(Data to use)

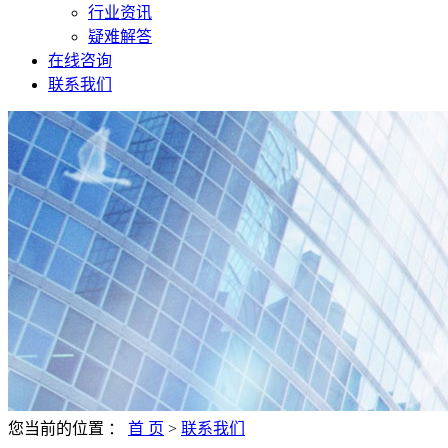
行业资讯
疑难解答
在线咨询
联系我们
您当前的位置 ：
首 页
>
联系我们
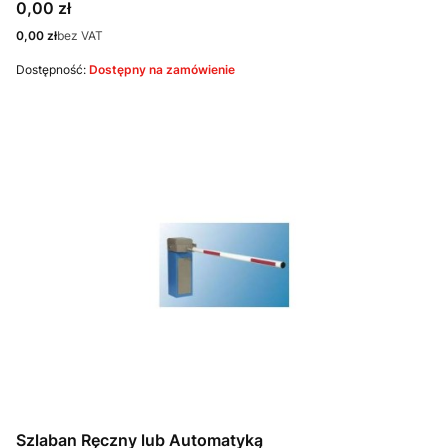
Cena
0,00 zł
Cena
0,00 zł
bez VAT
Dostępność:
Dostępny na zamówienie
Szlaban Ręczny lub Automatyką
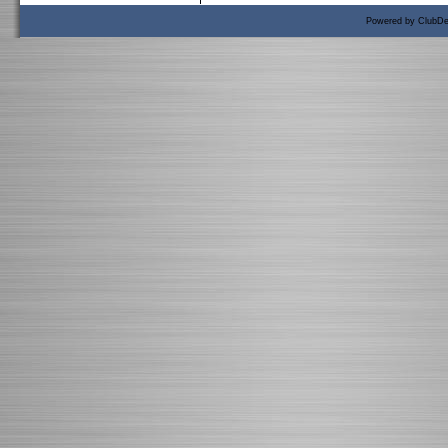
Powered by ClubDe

(End Data to use)

• [Required work]
If a record above holds a picture, leave the picture out and write out everything else exactly.

• [Result of this task]
行业资讯
疑难解答
在线咨询
联系我们
您当前的位置 ：
首 页
>
联系我们
Cena
0,00 zł
Cena
0,00 zł
bez VAT
Dostępność:
Dostępny na zamówienie
Szlaban Ręczny lub Automatyką
Powered by ClubDe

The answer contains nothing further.